Em Ilhas do Sul, mulheres são mortas como inúteis ao mundo quando não podem mais procriar.
Gengis Khan, quando apoderou-se da China, mandou degolar milhões de crianças a sua frente.
Os Quóias furam as costas das vítimas a pancadas e, em seguida, cortam o corpo em pedaços, obrigando a mulheres dos mortos a comê-los.
Os irlandeses esmagam as vítimas. Os Noruegueses perfuram-lhes o crânio. Os gauleses partem-lhes a bacia. Os Celtas lhes enfiam toda a espada pelo reto.
É possível, pois, entender - sem voltar tanto no tempo - porque as manchetes dos jornais preferem exploram o prazer que a natureza deficiente do humano constantemente nos oferece:
mortes violentas, descrição detalhada de acidentes de trânsito e de agressões, subornos, sequestros e corrupções, lutas de gangues e arrivismo social, embates e debates com humilhações e agressões recíprocas, críticas literárias, reclamações e denúncias, fatalidades, descontrole econômico, incongruências políticas, revelações assustadoras, neo-liberalismo, provocações explícitas e veladas, lutas tribo-político-partidárias, mentiras, desmentidos, anúncios publicitários
O prazer inconfessável e irrefreável que leva o humano a procurar no mal os deleites mais intensos e obscenos revela e comprova que não é nas virtudes que ele se encontra solidariamente coeso: é no reconhecimento profundo e individual de que os mais reprimidos ímpetos institivos caminham inelutavelmente na direção daqueles que são considerados os mais baixos (feios, imundos, reprováveis, abomináveis) sentimentos. Quem busca conhecer-se, necessariamente deverá trilhar tal caminho se é que pretende encontrar algum tipo de resposta capaz de libertá-lo da responsabilidade do Bem e do Belo, da síndrome da busca da perfeição e das tentativas (normalmente fracassadas) de superação do mal.
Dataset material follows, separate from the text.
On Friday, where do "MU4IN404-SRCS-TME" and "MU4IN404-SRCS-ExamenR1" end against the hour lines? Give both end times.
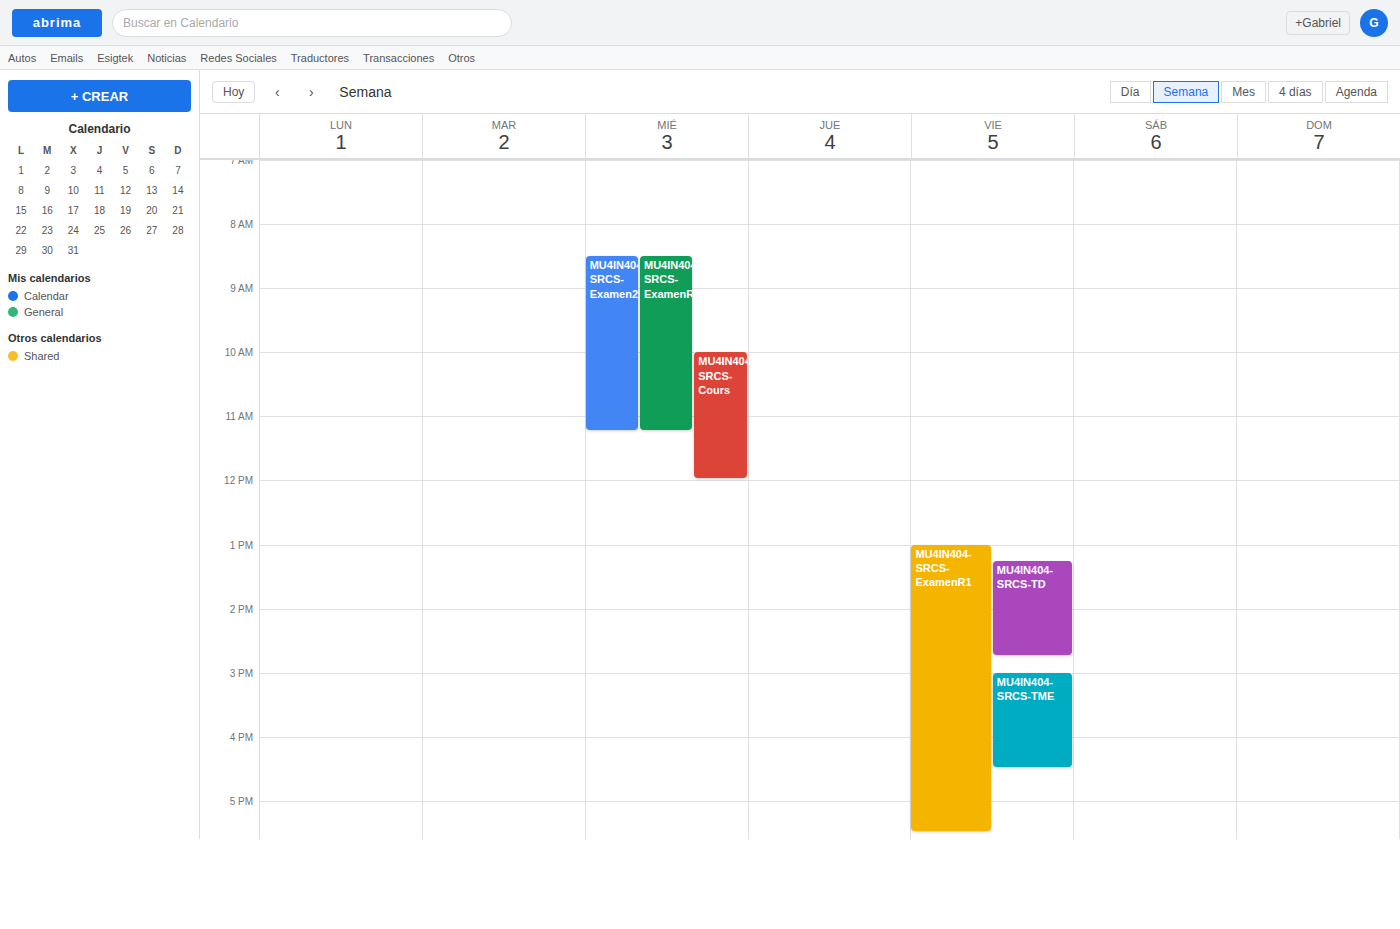
"MU4IN404-SRCS-TME": 4:30 PM, halfway between the 4 PM and 5 PM lines. "MU4IN404-SRCS-ExamenR1": 5:30 PM, halfway between the 5 PM and 6 PM lines.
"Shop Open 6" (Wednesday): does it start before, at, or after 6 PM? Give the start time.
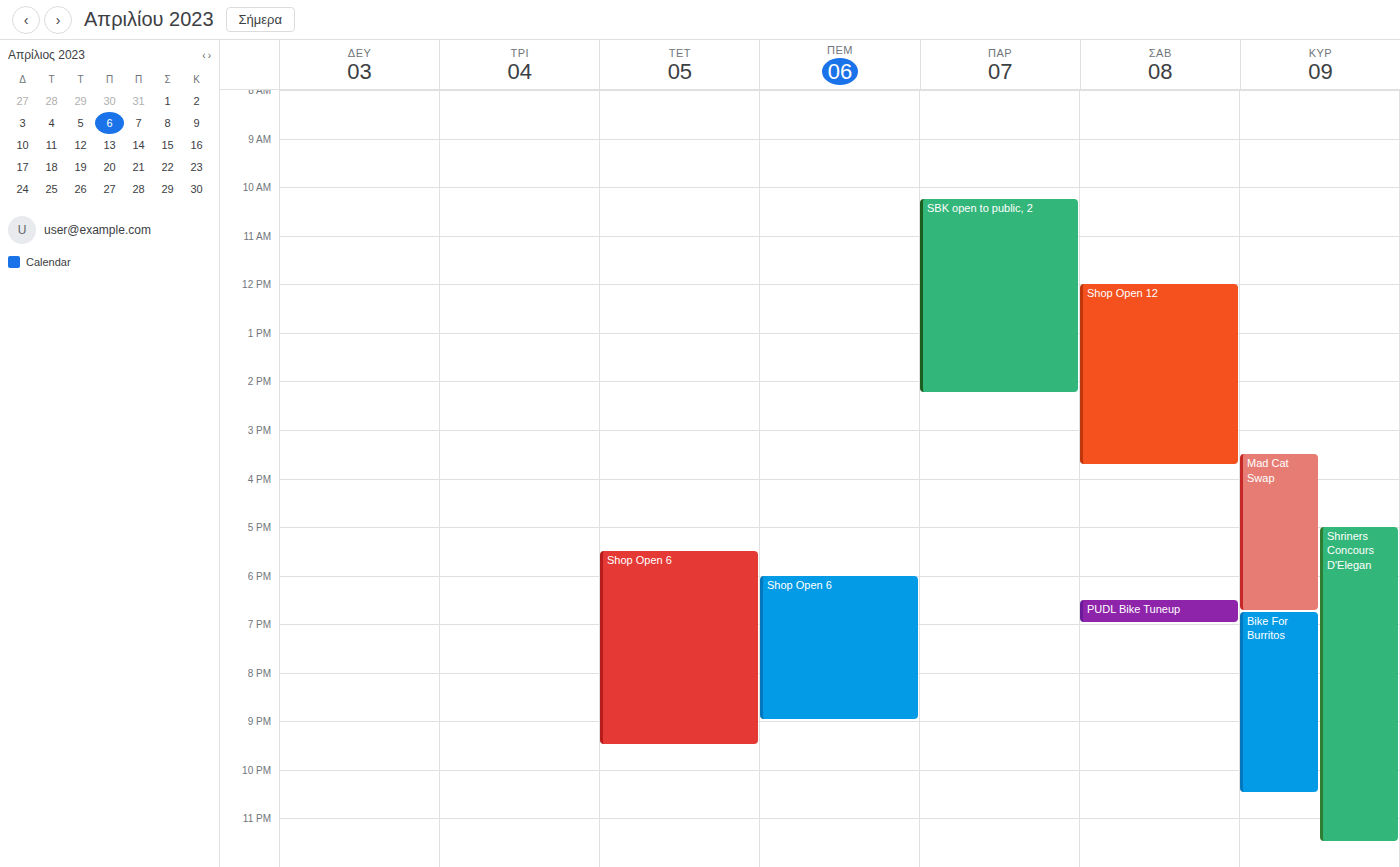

Como Nietzsche, somos levados a admitir que são demasiadamente humanos o sofrimento, os exageros, os paradoxos, as incrongruências, as aberrações, o pecado ( a gula, a avareza, a vaidade, o egoísmo, o ciúme, a inveja, a traição ). Emile Ciorán se pergunta se por acaso os mais intensos amores humanos vivem menos tais situações. E avançando nossas investigações chegaremos, talvez a afirmar: não é por acaso que as ideologias elegem valores anti-humanos para facilitar o aviltamento individual que conduz à subserviência. Não é também por acaso - mas por ignorância - que gastamos grande parte de nossas energias em culpa, pena, autorejeições e frustrações.
O ser humano está, pois, longe de assumir sua identidade, distanciando-se, pelo repúdio, daqueles anti-valores nos quais ele se reencontraria errado, defeituoso e maleficamente bem.
Por isso, não desenvolve seus limites de suportabilidade ao mal. Por isso, acredita-se mal, estando mal; acredita-se bem, esquecendo-se de preservar um estoque inaceitável de impossibilidades para motivá-lo no caminho da superação.
Os marginalizados, os discriminados, todos aqueles banidos do meio social que insufla a utopia das virtudes sabem muito bem que a condição humana só pode ser vivida em plenitude no centro oposto dos valores do bem-sucedido.
Sabem e vivem a mais perfeita e iretocável condição humana, condição possível a quem, por opção, ou por falta dela, descobre os encantos do desencanto, o supremo mau que sustenta a utopia do bem.
O demasiadamente humano será sempre o extremamente mau.
E para nos acreditarmos gente (humano-imperfeito) faz-se urgente admitirmos uma certa loucura cultural. O que, certamente nos custará o banimento do meio daqueles que se presumem bons, belos, limpos e virtuosos.